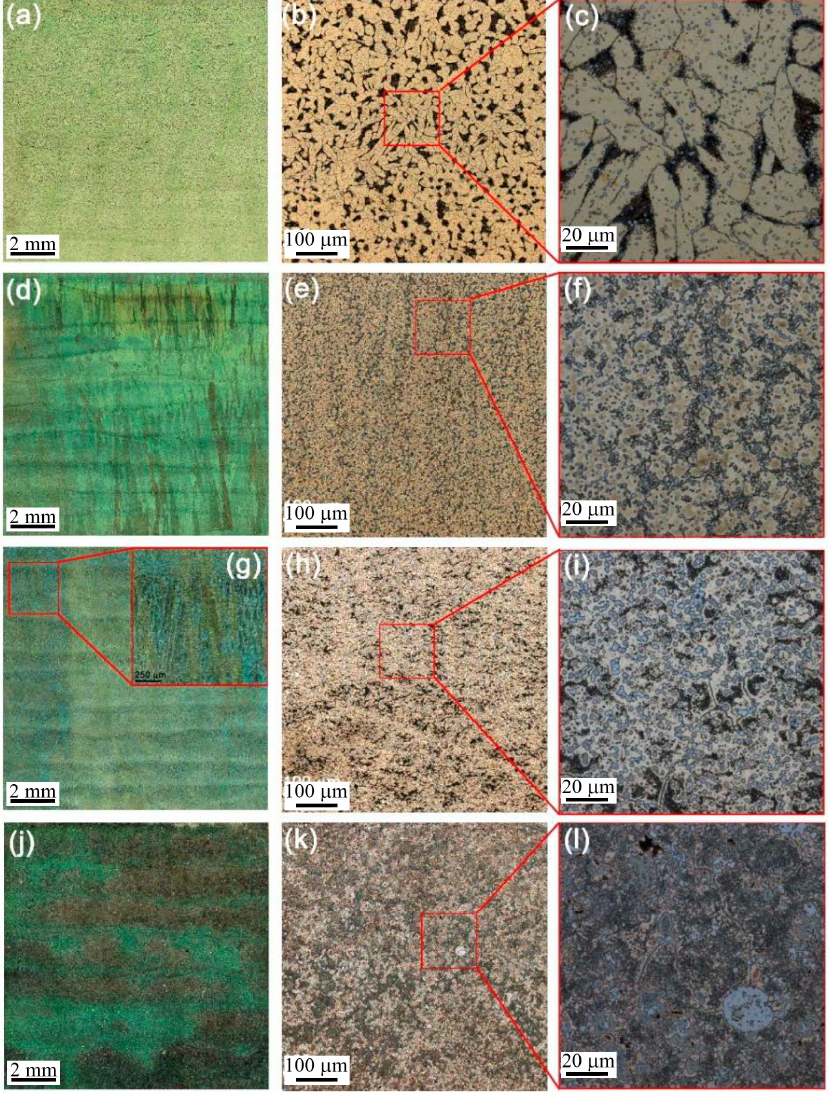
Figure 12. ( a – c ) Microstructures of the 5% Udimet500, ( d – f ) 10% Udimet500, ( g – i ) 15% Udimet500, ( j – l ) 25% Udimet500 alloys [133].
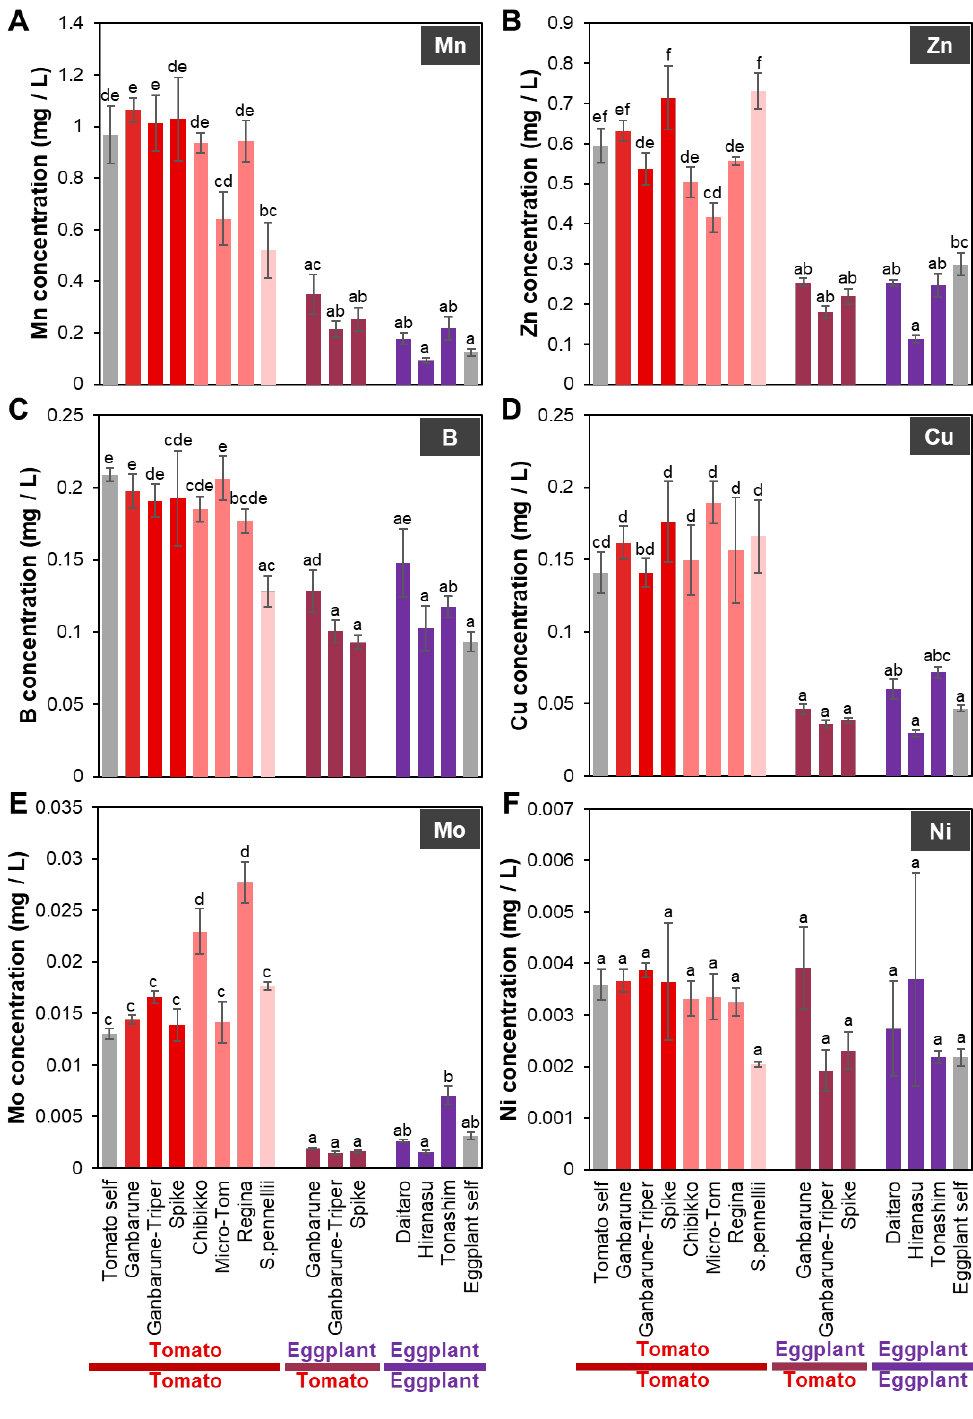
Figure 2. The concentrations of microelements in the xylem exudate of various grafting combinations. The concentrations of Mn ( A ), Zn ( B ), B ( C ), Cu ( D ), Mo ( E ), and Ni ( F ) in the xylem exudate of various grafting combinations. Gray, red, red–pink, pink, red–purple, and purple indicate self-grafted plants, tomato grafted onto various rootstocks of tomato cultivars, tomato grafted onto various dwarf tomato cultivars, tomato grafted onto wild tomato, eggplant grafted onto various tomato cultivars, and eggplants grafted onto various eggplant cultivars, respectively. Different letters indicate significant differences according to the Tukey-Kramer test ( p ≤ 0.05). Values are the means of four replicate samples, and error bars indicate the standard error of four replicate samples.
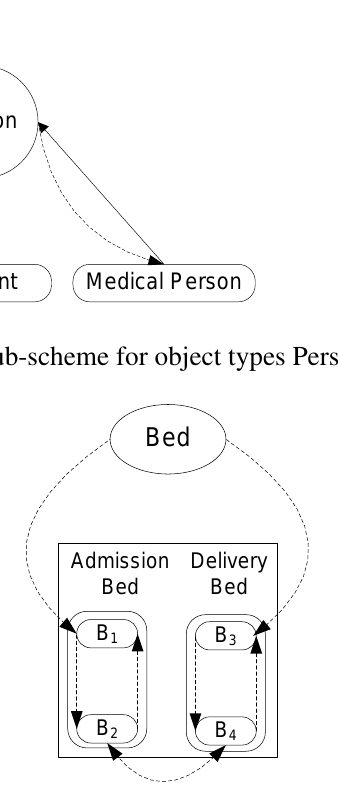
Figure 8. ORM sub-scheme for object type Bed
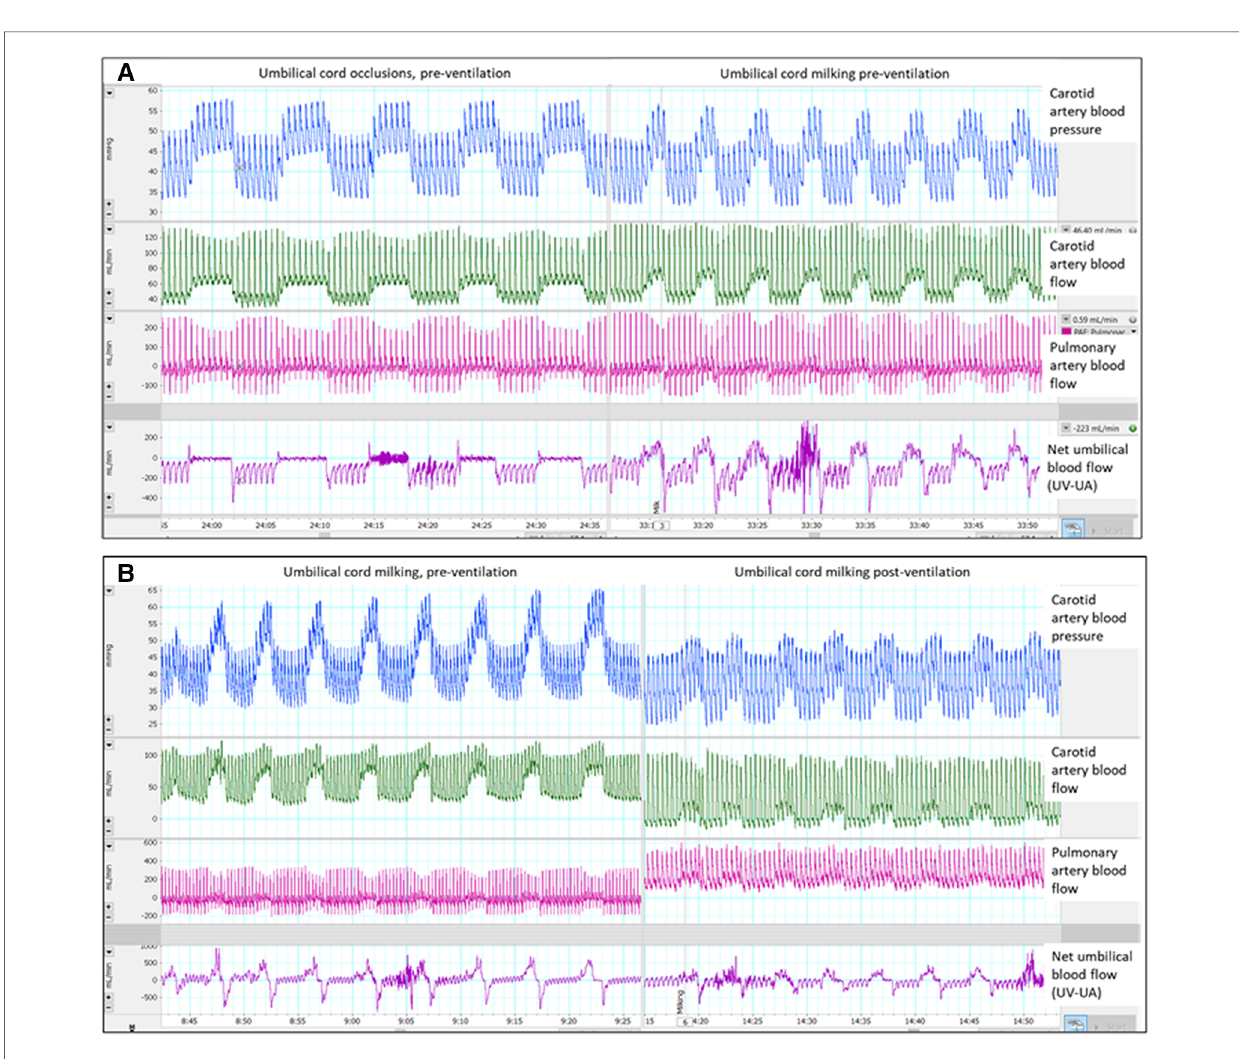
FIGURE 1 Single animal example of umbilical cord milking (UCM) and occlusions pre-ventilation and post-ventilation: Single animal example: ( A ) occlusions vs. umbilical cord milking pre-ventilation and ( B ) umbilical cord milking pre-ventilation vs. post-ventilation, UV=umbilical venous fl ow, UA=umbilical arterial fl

__________________________________________________

_Problem to work on_. The response must restate each line of the material above exactly and contain no images.

_The completed task_.
Figure 12. ( a – c ) Microstructures of the 5% Udimet500, ( d – f ) 10% Udimet500, ( g – i ) 15% Udimet500, ( j – l ) 25% Udimet500 alloys [133].
Figure 2. The concentrations of microelements in the xylem exudate of various grafting combinations. The concentrations of Mn ( A ), Zn ( B ), B ( C ), Cu ( D ), Mo ( E ), and Ni ( F ) in the xylem exudate of various grafting combinations. Gray, red, red–pink, pink, red–purple, and purple indicate self-grafted plants, tomato grafted onto various rootstocks of tomato cultivars, tomato grafted onto various dwarf tomato cultivars, tomato grafted onto wild tomato, eggplant grafted onto various tomato cultivars, and eggplants grafted onto various eggplant cultivars, respectively. Different letters indicate significant differences according to the Tukey-Kramer test ( p ≤ 0.05). Values are the means of four replicate samples, and error bars indicate the standard error of four replicate samples.
Figure 8. ORM sub-scheme for object type Bed
FIGURE 1 Single animal example of umbilical cord milking (UCM) and occlusions pre-ventilation and post-ventilation: Single animal example: ( A ) occlusions vs. umbilical cord milking pre-ventilation and ( B ) umbilical cord milking pre-ventilation vs. post-ventilation, UV=umbilical venous fl ow, UA=umbilical arterial fl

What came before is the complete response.